Create drill plan via the RPA platform’s tool market.

Configure execution environment, select target application and instance IP.

Execute the drill during the scheduled window after approval.

Blue Team Steps

Investigate alerts to locate the faulty instance.

Apply recovery measures, such as restarting services, to restore normal performance.

2.2 Initial Drill Practice

Preparation Phase : Define objectives, select scenarios, applications, and machines, generate a drill plan, and inform relevant personnel. Risk assessment is crucial; early drills may involve simple faults like high CPU or memory, while later stages introduce network latency or process termination.

Execution Phase : Inject faults, monitor logs and metrics. Example: a JSF interface delay of 100 ms (timeout 50 ms) results in 100 % failure rate during the injection period.

Recovery Phase : Detect and locate faults via alerts, restart services, and verify that availability and performance indicators return to normal.

Review Phase : Identify improvement points, such as delayed alarm emails for CPU overload and missing failure‑threshold alerts for JSF timeouts, and update alerting strategies accordingly.

3. Practical Details

3.1 Typical Drill Scenarios – The platform provides ready‑made scenarios that reduce learning cost and increase efficiency.

3.2 Important Assessment Metrics – After a drill, record process steps and metric changes, focusing on the timeliness of fault discovery, localization, and recovery, as well as overall fault tolerance and alert coverage.

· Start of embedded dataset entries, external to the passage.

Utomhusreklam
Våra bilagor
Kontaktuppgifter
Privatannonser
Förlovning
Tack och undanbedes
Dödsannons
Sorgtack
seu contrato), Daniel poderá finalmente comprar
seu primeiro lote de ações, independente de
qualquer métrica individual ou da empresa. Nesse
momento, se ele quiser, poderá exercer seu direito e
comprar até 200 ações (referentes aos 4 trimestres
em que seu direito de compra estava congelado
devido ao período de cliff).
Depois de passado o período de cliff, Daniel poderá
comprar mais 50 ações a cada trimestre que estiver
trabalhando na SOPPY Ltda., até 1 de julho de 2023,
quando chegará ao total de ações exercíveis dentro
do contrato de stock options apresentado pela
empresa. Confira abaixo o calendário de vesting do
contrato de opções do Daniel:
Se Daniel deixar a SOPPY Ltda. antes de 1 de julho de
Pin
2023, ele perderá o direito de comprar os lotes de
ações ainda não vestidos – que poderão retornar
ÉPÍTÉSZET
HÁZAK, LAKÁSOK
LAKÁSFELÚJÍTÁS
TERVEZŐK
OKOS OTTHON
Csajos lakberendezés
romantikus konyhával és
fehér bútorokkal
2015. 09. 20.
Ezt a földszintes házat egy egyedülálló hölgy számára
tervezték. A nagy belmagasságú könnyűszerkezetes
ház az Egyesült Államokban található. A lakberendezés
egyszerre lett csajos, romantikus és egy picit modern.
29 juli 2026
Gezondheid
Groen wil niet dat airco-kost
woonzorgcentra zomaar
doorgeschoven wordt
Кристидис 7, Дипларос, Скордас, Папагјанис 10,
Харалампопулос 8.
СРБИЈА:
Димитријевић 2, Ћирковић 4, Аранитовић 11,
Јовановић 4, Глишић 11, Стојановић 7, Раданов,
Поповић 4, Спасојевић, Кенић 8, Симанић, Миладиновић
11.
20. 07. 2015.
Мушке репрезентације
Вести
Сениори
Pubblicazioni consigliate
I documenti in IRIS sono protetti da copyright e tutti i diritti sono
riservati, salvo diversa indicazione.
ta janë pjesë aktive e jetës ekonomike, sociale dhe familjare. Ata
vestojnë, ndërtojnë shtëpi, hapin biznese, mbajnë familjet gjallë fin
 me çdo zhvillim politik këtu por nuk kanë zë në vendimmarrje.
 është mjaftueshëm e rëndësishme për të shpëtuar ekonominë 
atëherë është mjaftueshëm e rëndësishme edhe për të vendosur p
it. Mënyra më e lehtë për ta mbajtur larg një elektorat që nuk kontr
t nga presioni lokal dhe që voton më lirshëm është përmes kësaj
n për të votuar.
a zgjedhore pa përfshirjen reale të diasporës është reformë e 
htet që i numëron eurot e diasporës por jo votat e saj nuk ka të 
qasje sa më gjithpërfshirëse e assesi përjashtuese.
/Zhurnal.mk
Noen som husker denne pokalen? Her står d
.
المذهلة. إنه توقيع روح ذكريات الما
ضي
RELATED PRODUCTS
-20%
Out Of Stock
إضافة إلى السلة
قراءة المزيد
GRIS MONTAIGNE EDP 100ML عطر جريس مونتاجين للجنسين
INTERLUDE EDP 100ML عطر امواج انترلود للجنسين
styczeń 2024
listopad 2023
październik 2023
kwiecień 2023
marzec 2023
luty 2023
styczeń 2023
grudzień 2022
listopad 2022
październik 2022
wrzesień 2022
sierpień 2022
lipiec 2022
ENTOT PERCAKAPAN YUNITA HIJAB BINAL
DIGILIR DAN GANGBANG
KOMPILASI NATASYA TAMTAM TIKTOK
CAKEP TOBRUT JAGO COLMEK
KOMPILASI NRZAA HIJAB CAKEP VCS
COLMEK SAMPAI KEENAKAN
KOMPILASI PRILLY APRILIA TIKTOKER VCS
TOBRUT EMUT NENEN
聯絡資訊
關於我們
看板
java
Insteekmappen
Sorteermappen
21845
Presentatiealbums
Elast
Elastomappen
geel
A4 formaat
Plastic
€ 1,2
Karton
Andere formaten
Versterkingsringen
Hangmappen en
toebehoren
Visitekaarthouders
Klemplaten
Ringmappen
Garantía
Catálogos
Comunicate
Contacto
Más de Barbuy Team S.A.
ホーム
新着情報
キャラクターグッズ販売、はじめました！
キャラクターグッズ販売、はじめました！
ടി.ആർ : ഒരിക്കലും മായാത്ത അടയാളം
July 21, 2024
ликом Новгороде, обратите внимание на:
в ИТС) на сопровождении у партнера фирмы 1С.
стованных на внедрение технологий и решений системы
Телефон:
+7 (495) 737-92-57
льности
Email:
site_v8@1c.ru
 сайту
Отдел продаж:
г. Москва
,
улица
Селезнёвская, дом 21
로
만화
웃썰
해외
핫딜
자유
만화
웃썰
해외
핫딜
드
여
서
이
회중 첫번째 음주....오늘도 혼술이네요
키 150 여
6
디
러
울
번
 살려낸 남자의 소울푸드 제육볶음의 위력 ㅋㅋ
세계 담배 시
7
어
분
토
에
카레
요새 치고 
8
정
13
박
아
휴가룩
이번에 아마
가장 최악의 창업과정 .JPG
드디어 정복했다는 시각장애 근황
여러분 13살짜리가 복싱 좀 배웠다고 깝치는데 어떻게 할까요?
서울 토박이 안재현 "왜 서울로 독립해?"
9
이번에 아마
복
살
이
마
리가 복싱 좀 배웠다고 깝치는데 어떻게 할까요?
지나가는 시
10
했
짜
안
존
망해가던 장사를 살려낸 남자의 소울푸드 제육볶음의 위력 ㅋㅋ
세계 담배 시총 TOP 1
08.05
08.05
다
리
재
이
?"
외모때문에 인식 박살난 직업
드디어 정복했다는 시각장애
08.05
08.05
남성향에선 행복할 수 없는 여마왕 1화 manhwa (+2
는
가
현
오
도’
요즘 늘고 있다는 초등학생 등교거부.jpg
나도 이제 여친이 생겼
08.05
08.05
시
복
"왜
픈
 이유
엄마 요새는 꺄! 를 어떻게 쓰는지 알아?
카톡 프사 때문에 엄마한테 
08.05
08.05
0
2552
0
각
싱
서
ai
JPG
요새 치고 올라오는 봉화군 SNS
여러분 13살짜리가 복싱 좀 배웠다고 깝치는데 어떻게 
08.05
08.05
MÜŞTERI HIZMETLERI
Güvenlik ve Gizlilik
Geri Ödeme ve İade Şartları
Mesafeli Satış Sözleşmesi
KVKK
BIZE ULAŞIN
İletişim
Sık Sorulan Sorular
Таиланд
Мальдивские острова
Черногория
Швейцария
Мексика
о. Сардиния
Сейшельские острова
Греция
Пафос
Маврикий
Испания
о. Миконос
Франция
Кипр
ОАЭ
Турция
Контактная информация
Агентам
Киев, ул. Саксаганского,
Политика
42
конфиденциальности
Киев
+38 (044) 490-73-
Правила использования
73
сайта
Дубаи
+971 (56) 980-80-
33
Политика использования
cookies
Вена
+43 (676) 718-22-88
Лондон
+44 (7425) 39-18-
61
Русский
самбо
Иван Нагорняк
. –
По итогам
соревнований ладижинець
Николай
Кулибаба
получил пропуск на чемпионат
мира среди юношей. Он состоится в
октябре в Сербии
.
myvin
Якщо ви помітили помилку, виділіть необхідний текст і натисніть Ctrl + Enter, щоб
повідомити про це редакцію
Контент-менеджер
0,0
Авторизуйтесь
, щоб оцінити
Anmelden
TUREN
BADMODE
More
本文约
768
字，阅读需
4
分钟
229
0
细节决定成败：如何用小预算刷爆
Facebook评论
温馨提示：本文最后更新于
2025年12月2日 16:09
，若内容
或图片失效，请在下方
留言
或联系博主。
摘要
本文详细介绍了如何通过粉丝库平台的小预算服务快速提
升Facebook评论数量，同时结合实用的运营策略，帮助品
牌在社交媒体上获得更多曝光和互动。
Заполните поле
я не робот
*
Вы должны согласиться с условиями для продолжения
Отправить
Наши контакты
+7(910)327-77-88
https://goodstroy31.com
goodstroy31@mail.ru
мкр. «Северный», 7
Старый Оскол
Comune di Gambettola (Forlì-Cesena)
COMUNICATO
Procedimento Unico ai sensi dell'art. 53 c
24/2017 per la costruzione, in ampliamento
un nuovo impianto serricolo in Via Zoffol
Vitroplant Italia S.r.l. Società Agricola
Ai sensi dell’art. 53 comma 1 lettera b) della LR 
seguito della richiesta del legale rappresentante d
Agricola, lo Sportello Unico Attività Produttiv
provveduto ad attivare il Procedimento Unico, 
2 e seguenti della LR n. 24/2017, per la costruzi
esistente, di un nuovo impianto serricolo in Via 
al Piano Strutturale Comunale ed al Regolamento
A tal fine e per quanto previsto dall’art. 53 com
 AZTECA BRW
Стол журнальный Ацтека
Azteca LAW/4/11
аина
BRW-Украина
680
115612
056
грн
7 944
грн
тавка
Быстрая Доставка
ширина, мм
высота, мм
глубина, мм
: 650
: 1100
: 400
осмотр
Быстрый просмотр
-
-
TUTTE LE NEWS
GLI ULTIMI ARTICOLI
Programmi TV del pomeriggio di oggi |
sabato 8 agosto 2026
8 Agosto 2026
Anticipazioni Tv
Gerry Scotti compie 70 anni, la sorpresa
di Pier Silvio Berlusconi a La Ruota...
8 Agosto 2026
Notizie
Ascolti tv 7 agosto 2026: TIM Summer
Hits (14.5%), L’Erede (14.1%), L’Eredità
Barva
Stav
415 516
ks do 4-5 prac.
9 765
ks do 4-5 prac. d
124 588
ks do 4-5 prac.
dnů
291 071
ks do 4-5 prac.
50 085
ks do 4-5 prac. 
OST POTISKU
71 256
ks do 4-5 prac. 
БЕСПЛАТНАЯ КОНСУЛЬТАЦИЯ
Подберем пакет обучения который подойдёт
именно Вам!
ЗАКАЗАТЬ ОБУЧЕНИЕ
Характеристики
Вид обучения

3.3 Risk Control – To limit potential damage, control the scope of drills, conduct thorough risk assessments, and implement preventive measures such as multi‑channel alerts (phone, DingTalk) and defined failure thresholds.

Conclusion

By simulating real‑world anomalies through chaos drills, teams can uncover hidden issues early, enhance high‑availability, and strengthen emergency response capabilities.